Les trois groupes de courts métrages nominés aux Oscars - en direct, animés et documentaires - seront diffusés par ShortsHD dans les cinémas du pays la semaine prochaine, lorsque des cinéphiles plus aventureux pourront découvrir les joies des courts métrages. Pour des raisons de longueur, le court métrage documentaire jouera en deux parties. Voici un aperçu du plus long groupe de prétendants, y compris deux hors concours avec des titres similaires mais des histoires très différentes, 'Traffic Stop' et 'Heaven Is a Traffic Jam on the 405.'

«Traffic Stop», États-Unis (31 minutes)

«Arrêt de la circulation»



amis zeppelin conduits

HBO



En 2015, un professeur de mathématiques afro-américain nommé Breaion King a été arrêté pour une infraction mineure à Austin, au Texas, et ce qui aurait dû être un ticket de routine s'est transformé en une arrestation violente. En utilisant des images de la rencontre capturées par des caméras de police, la réalisatrice Kate Davis coupe la tension de la rencontre déchirante avec des tranches de la vie riche et variée de King. En tant que sujet d'interview, King est chaleureux et joyeux; dans sa classe, elle est engageante et solidaire; en cours de danse, elle est souple et émotive. Les images ne se calculent pas avec les images de la caméra de tableau de bord, ce qui devient de plus en plus douloureux à regarder alors que cette femme brillante et vivante devient plus nette.
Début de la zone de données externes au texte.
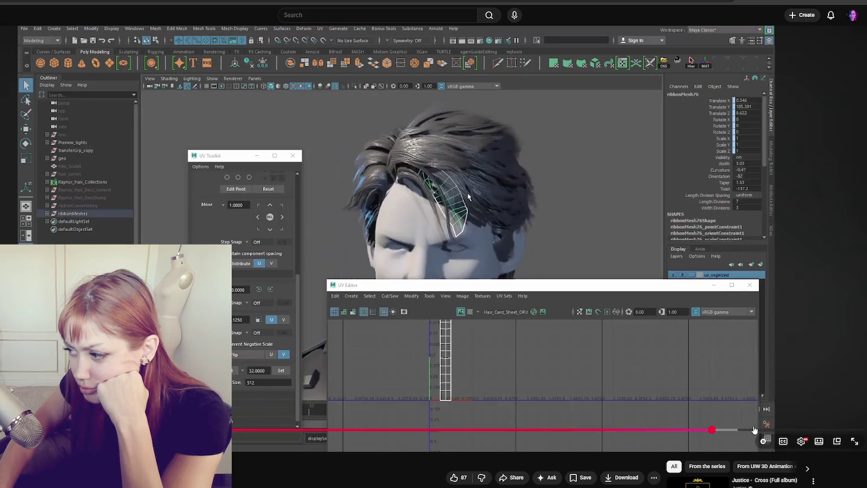
left_click(754, 430)
left_click(757, 430)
Les entretiens avec King sont également un soulagement - sa présence est un signe qu'elle a survécu. Elle n'a guère besoin de mentionner Trayvon Martin, mais quand elle le fait, lui et toutes les autres vies noires perdues à cause d'une brutalité insensée viennent à l'esprit. Alors que la vidéo de la caméra de tableau de bord floue se déroule, l'arrivée d'autres officiers semble mettre légèrement King à l'aise. Elle a déménagé dans une autre voiture de police, loin de son officier qui l’arrête, et l’engage dans une discussion franche sur le racisme policier. Davis, dont le long métrage documentaire «Southern Comfort» a remporté le Grand Prix du Jury à Sundance en 2001, a créé un portrait profondément émouvant d'une femme dont la vie est bouleversée par la brutalité policière et le racisme. Avec son sujet urgent et son cinéaste connu, c'est l'un des deux premiers coureurs probables de la catégorie.

Catégorie: A-

«Le paradis est un embouteillage sur la 405», États-Unis (40 minutes)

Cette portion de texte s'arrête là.